→ **WHAT IS REQUIRED**: Rewrite everything from the start of the items down to and including the line containing "শ্রীপাদপদ্মের", putting "Copy out" in place of "Transcribe" and leaving all else as it is.

→ **GIVEN RECORDS**:
----------
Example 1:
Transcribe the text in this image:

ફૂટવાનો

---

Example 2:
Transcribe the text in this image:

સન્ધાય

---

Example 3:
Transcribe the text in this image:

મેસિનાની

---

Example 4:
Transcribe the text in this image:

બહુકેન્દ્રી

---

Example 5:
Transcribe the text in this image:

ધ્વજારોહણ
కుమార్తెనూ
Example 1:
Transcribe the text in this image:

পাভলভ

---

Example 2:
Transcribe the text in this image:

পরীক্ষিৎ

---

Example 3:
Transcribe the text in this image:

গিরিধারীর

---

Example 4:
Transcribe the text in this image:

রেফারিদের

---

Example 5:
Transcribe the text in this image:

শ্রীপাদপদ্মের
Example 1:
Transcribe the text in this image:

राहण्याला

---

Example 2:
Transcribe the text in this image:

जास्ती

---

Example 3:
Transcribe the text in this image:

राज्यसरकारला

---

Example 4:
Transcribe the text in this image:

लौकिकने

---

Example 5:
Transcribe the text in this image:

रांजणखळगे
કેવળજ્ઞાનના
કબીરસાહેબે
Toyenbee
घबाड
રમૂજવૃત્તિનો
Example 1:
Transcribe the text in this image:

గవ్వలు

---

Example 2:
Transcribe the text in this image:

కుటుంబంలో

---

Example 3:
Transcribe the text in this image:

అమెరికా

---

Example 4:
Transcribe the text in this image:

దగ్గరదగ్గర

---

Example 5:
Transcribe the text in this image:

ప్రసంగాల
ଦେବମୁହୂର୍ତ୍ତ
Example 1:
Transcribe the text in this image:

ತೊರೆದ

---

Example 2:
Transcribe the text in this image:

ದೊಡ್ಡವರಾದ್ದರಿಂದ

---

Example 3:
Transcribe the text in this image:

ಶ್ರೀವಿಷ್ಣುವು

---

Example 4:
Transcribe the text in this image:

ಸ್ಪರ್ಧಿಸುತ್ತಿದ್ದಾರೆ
----------
→ **EXERCISE ANSWER**:
Example 1:
Copy out the text in this image:

ફૂટવાનો

---

Example 2:
Copy out the text in this image:

સન્ધાય

---

Example 3:
Copy out the text in this image:

મેસિનાની

---

Example 4:
Copy out the text in this image:

બહુકેન્દ્રી

---

Example 5:
Copy out the text in this image:

ધ્વજારોહણ
కుమార్తెనూ
Example 1:
Copy out the text in this image:

পাভলভ

---

Example 2:
Copy out the text in this image:

পরীক্ষিৎ

---

Example 3:
Copy out the text in this image:

গিরিধারীর

---

Example 4:
Copy out the text in this image:

রেফারিদের

---

Example 5:
Copy out the text in this image:

শ্রীপাদপদ্মের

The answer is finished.